I am not blaming people with the means to afford these offerings and opportunities, or that some clever people even made money during the pandemic or launched a successful business, good for them I say, that is what freedom and capitalism is all about; and I am a staunch supporter of both. What I take umbrage to is a trotted-out sentiment aimed at the less well-off, stating that we share your pain, we have been decimated by the pandemic as well! Again, your decimated and mine might look a little different.


If there is one thing however the pandemic did do, is that it caused many to question the status quo. For me the burning question is this: why, all of a sudden (sudden in the grand scheme of things, history and all that) is everyone pretending to be equal, that no class exists, that there is no division, that this pandemic has brought us greater understanding and more emotional intelligence? Made us more humane, and closer. Why are we so dishonest with ourselves these days? That we can’t even admit the truth when it is staring us down from an incredibly close range.

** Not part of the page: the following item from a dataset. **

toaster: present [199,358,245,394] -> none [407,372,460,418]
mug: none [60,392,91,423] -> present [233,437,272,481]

I am all for diversity acceptance, tolerance, freedom and yes, capitalism. But to agree with those things means you need to accept them, in all their guises. Not just the bits you like to pull out (actually, sounds a bit like some religions I know). Diversity, by its very definition means a recognition of individual differences, so it stands to reason, if we aim for diversity - and we should - then it means we have to acknowledge that there are differences. Some are shocking, vile, not to mention incredibly unfair, and they definitely should not exist and we should work relentlessly to eradicate them, but we will never eradicate them by looking the other way and pretending they do not exist. That seems pretty straight up to me: acknowledgement is key to change. And this also embraces differences of opinion, freedom of speech and the ability to dissent - among others.

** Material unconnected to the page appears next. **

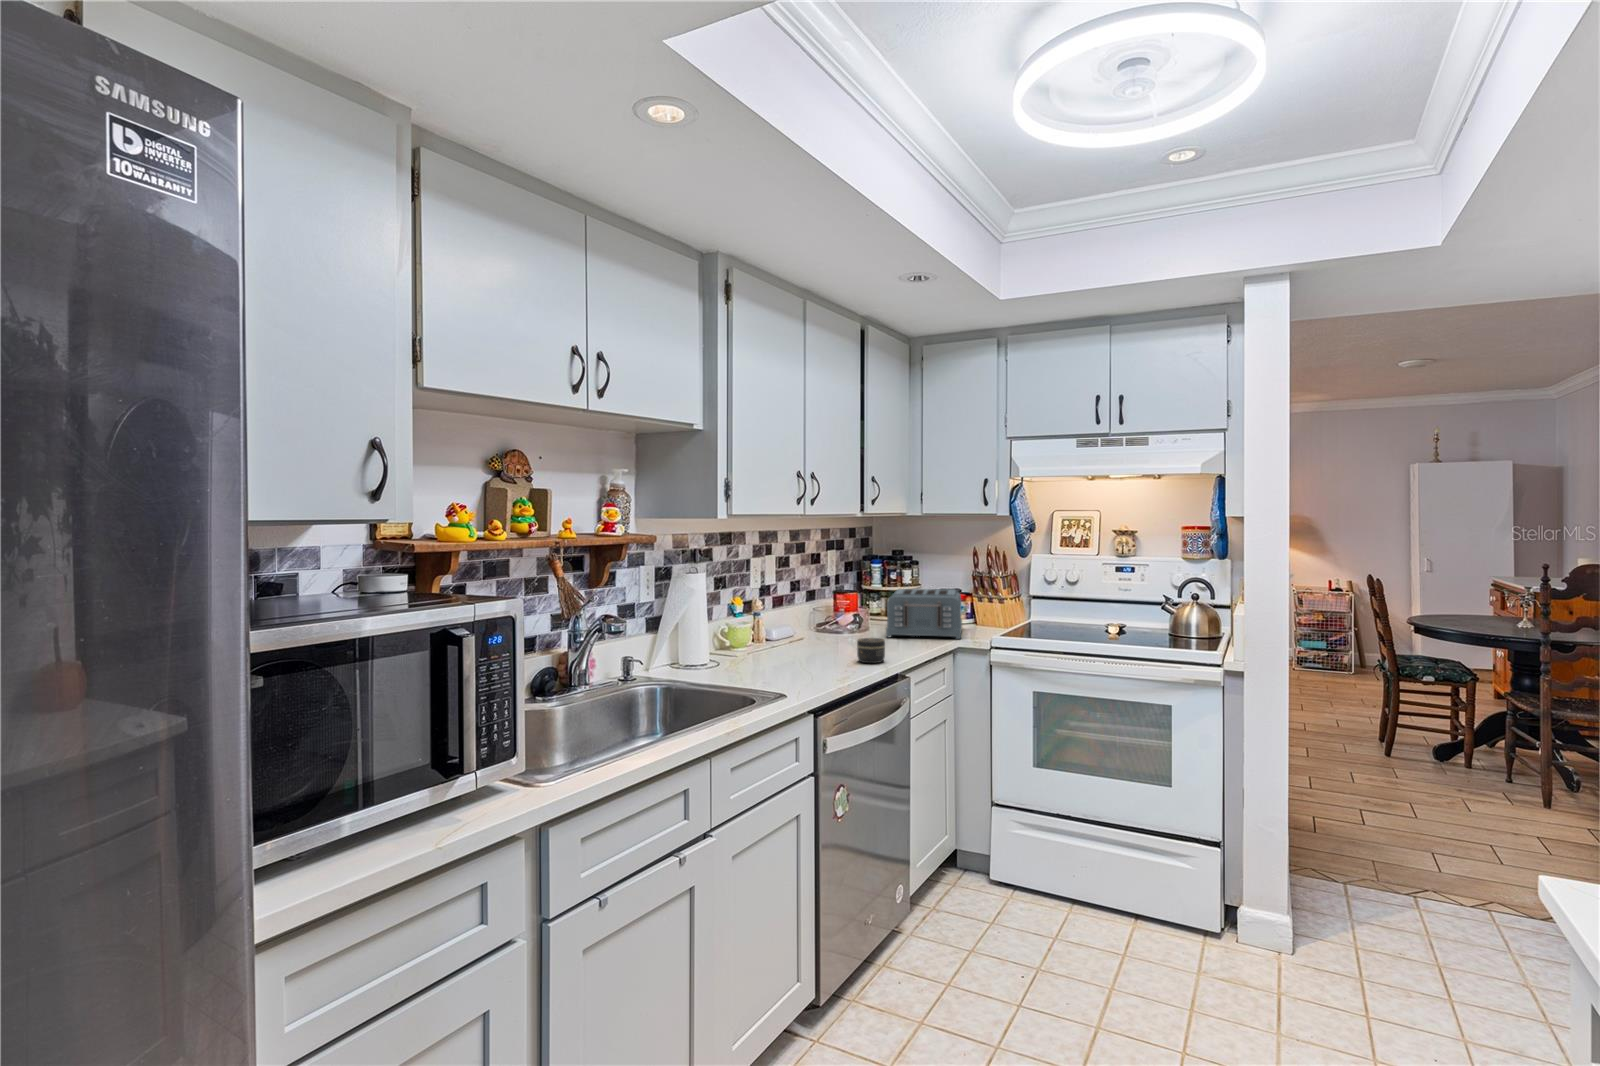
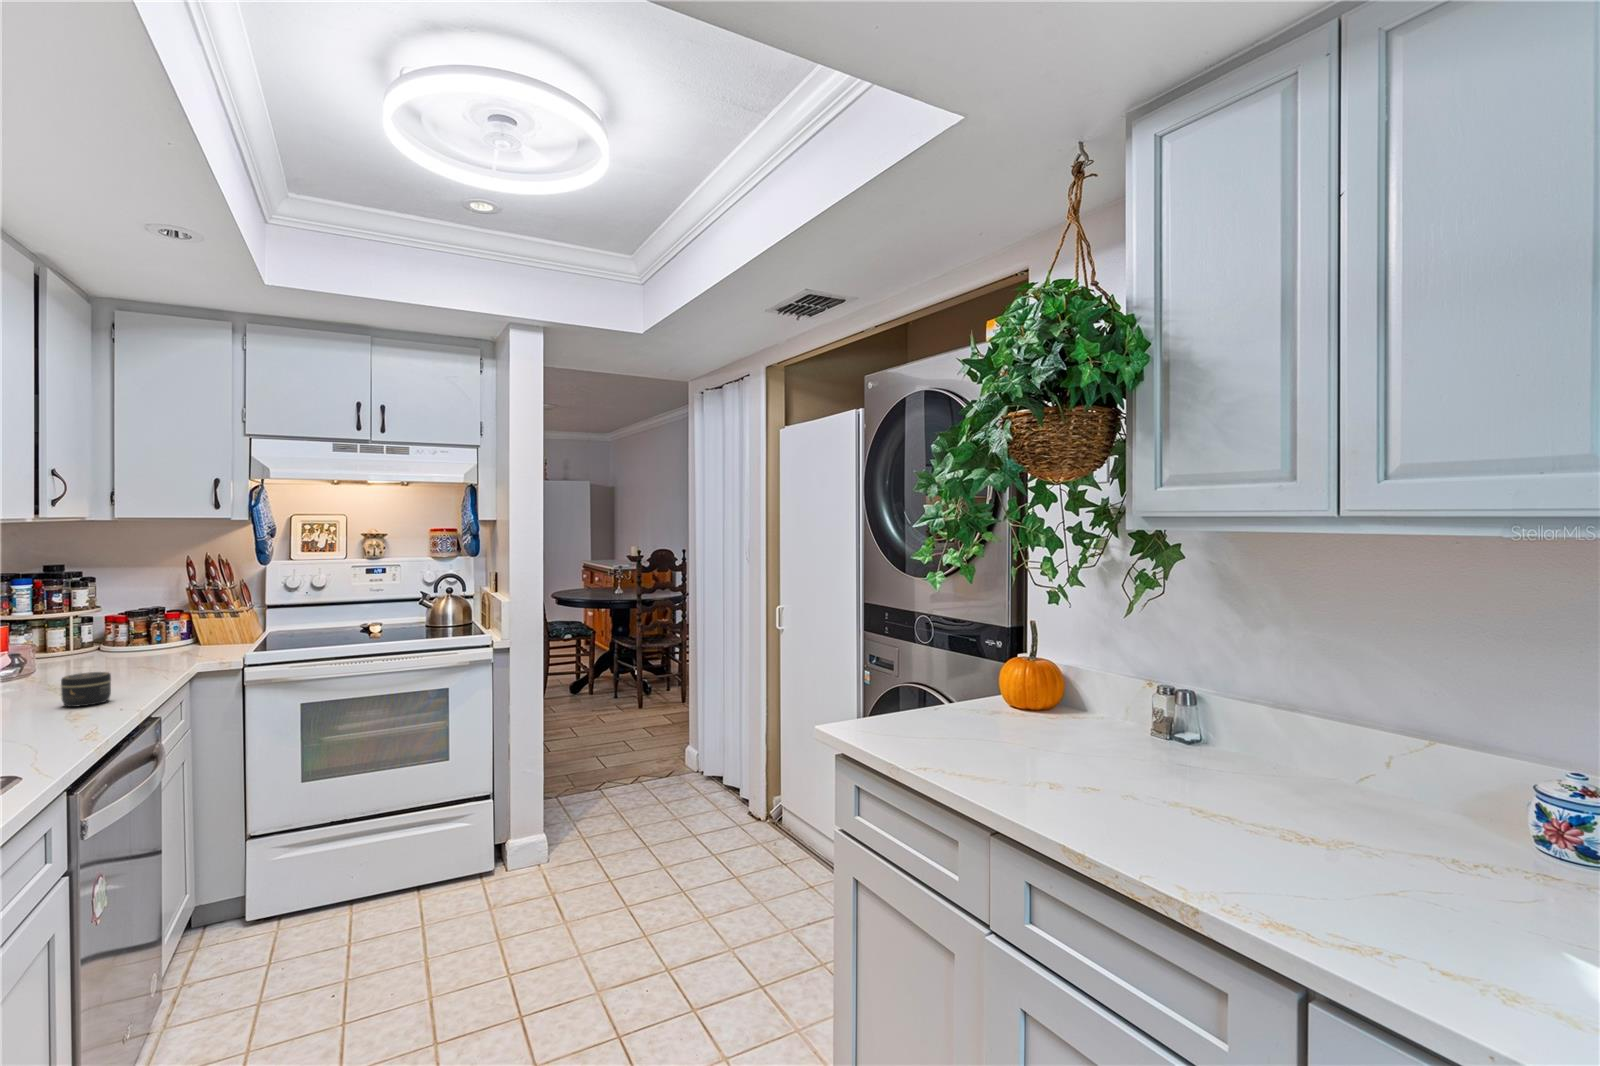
toaster: present [886,589,962,639] -> none [67,605,195,674]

And that, at its core, is why I am so impassioned in stopping the spread of this obtuse sentiment: “We are all in this together”. Forget the vaccine all you conspiracy theorists - this is the big one. This seemingly harmless syntax alone has served to stop millions questioning the injustice of their position. This sentence has served to create a falsehood of humanity – sugar-coated a “caring community” that doesn’t exist at the level we need (not yet). If we were all in this together, then those individuals who are worth more than a country might have had to help out said country, not just their nearest and dearest. If we were truly all in this together, then taxes might have been re-designed permanently, political platforms entirely re-ordered (not just temporarily re-jigged) and equity and wealth redistributed in a much more abundant way than it so far has been.


And whilst I believe there are grounds for hope and many conversations have been opened up, I emphatically believe that such catch-all phrases will actually hinder the progress that needs to be made – or has been started.

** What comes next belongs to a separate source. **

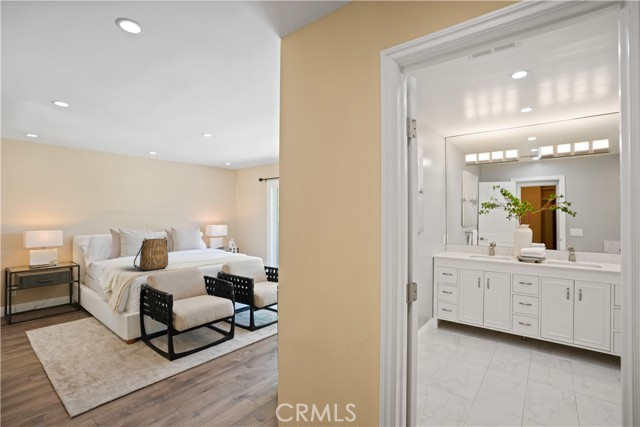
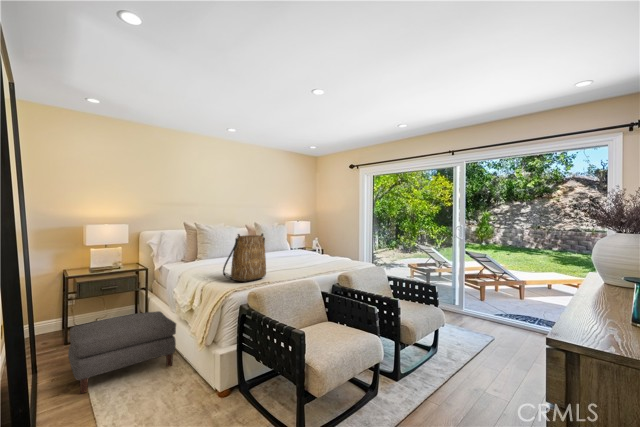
ottoman: none [15,296,100,349] -> present [68,311,176,393]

So, for once in this whole crazy situation can we start being brutally honest with ourselves. No Woke conversations and Millennial slogans, no “fake news” and no labelling of the situation - just a bit of hard-core honesty.


This thing has ripped our world apart, and exposed some great gaping wounds that need to be anaesthetised, stitched up and tended to. It will take time, and a lot of rehabilitation, but at least we have seen them in all their gory detail and now, knowing they exist, we can work on healing them.


That is when we will need all of us to be in this together.